Между этими двумя комплексами существует некий барьер, особая изоляция, которую Сесио связывает с защитами Эго и предлагает называть ее «могильной плитой». «Архитектура» и «консистенция» этого барьера лежат в основе вторичного комплекса.

Этот теоретический дискурс применим в клинической практике. Нормальная, адекватная структура Эго, обеспечиваемая вторичным комплексом, который в свою очередь зависит от успешного исхода фаллической кастрации, обеспечивает эффективный контркатексис «погребенного» архаичного. Часть подавленного первичного комплекса становится источником психоневрозов. Можно сказать, что психоневрозы так или иначе пронизаны, проникающим из под «могильной плиты» ростками архаичного. Но большая часть остается под «могильной плитой».

Поскольку содержимые архаичного не связаны со словами, его появления для сознания будут ощущаться, как аффекты, в первую очередь, как тревога. Следуя за Фрейдом, можно сказать, что аффекты –это некие проявления памяти, реликвии ранних событий, «до-исторических», «до-персональных». Метафорически, Фрейд помещает эти ранние события в доисторическую эпоху, что соотносится с метафорой «погребенного» (которое включает в себя первичный комплекс, фалличность, все то, что предшествует установлению Эдипова комплекса).

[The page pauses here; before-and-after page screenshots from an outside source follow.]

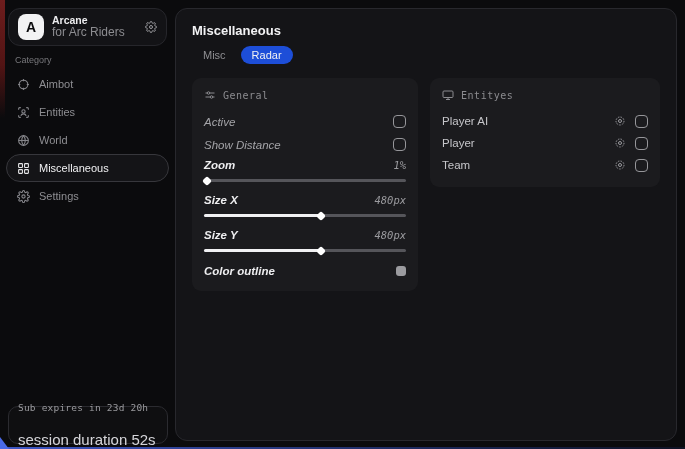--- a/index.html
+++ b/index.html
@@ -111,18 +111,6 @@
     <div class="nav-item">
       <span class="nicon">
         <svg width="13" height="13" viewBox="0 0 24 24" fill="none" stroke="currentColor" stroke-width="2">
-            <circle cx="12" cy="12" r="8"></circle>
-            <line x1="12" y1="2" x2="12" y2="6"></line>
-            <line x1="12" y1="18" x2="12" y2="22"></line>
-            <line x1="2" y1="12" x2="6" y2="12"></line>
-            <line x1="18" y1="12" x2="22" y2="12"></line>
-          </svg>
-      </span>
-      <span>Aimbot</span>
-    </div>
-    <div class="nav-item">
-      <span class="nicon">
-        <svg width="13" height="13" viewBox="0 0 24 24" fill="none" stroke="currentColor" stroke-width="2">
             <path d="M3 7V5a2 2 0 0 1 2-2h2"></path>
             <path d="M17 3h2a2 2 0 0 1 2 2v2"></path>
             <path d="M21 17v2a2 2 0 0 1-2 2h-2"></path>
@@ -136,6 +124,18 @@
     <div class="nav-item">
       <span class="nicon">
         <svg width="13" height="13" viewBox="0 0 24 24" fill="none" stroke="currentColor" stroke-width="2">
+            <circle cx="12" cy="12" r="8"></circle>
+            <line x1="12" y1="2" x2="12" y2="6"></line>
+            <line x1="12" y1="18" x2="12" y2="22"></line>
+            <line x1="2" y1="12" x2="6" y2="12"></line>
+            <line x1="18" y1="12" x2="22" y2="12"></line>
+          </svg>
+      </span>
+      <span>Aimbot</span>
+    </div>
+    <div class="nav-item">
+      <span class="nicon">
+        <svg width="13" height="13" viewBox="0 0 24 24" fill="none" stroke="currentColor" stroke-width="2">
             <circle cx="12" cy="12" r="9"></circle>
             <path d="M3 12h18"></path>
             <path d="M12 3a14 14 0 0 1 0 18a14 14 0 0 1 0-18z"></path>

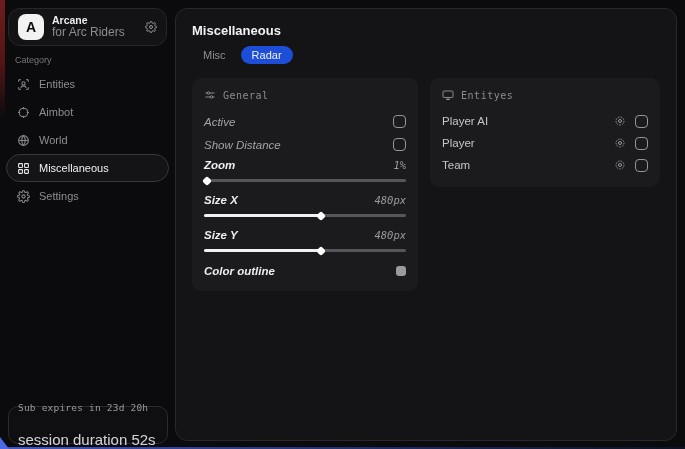--- a/index.html
+++ b/index.html
@@ -204,10 +204,6 @@
         <span class="checkbox"></span>
       </div>
 
-      <div class="row" style="height:18px">
-        <span class="row-label strong">Zoom</span>
-        <span class="value mono">1%</span>
-      </div>
       <div class="slider">
         <div class="track"></div>
         <div class="fill" style="width: 1.5%;"></div>

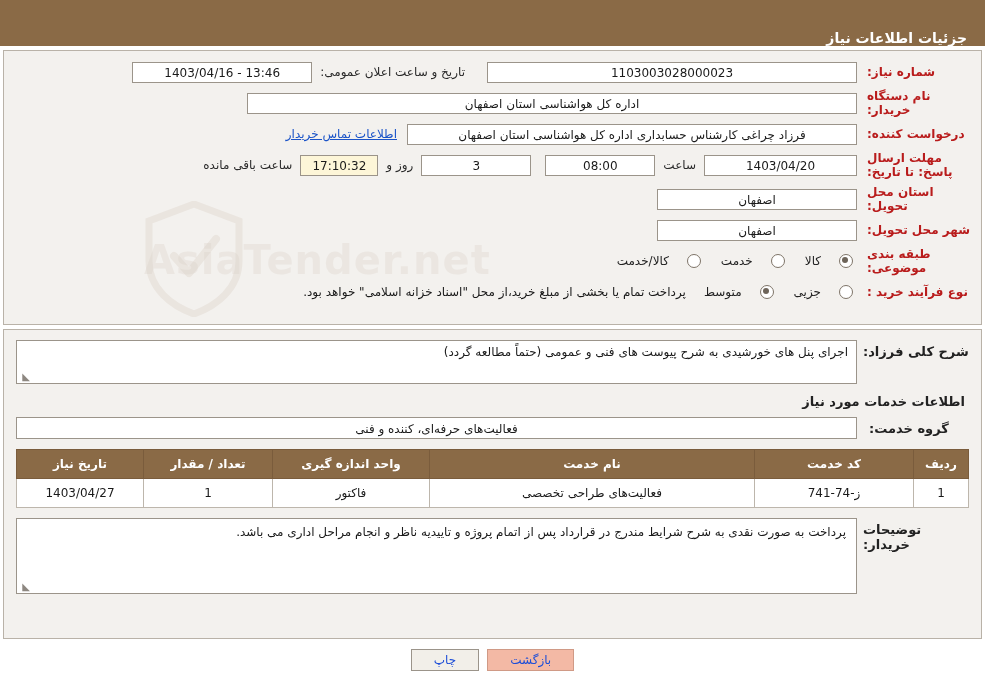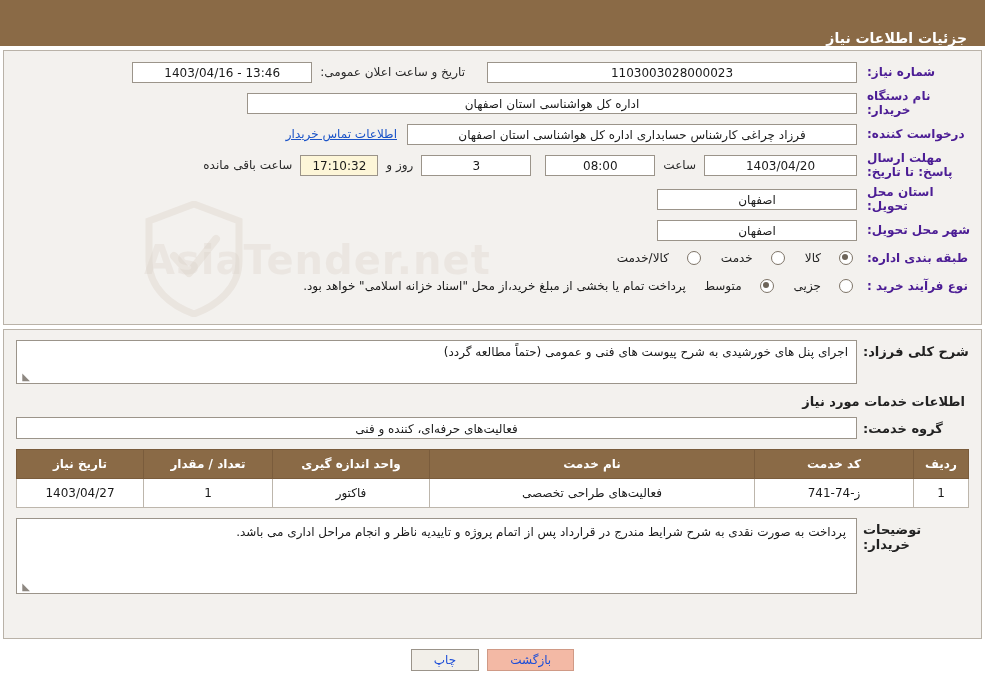--- a/index.html
+++ b/index.html
@@ -87,7 +87,7 @@
     padding-left: 10px;
     font-weight: bold;
     font-size: 12px;
-    color: #4c1d95;
+    color: #b91c1c;
     flex: none;
     box-sizing: border-box;
   }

В Эдиповом комплексе ранние инцестуозные протофантазии присутствуют в зашифрованном виде. Они не имеют словесного выражения. Этот зашифрованный текст (при активизации его и разворачивании) «пишется» невротическими манифестациями: тревогой, отыгрываниями, ипохондрией. Манифестации неврозов указывают нам на то, «чего нет», на «несуществующее», на «мертвое». То есть, невроз – это способ обозначать нечто, что присутствует, но его существование не было обозначено словами, оно не родилось в словах. Это непрожитые действия, поскольку прожитые подразумевают объективирование словами.

Технически, мы можем сказать, что пациент начинает анализ по причине манифестаций подавленного первичного комплекса. Он приносит для исследования то, что не было в должной степени переработано, то, что просочилась через «могильную плиту». Нечто вредоносное настоятельно требует разрешения; это и есть психоневротические симптомы. Вовлечение аналитика приводит к тому, что изначальный невроз трансформируется в невроз переноса. Агентами вовлечения аналитика являются те самые просочившиеся элементы «погребенного». Исследование и анализ невроза переноса (который прогрессивно разворачиваются в процессе, посредством интерпретаций материала свободных ассоциаций) приводит к необходимости войти в контакт с барьером, с «могильной плитой», той, которая удерживает «мертвое» в заточении. «Мертвое», в свою очередь, сковывает Эго, вынуждая его направлять свои инвестиции для «ремонта» этих трещин в плите. В процессе анализа эта «могильная плита» или невротический протез обнажает свои трещины, открывая доступ к «мертвому».

На этой фазе происходит качественная и количественная трансформация. Обнаруживший себя первичный Комплекс проявляется драматическим образом. Эдипальный сюжет является иллюстрацией драматизма, присущего первичному комплексу.[2] Этот драматизм может выражаться через разные сюжеты, но всегда в центре любого из них будет тема смерти. Следовательно, термин «мертвое» здесь весьма уместен, он показывает центральный смысл происходящего.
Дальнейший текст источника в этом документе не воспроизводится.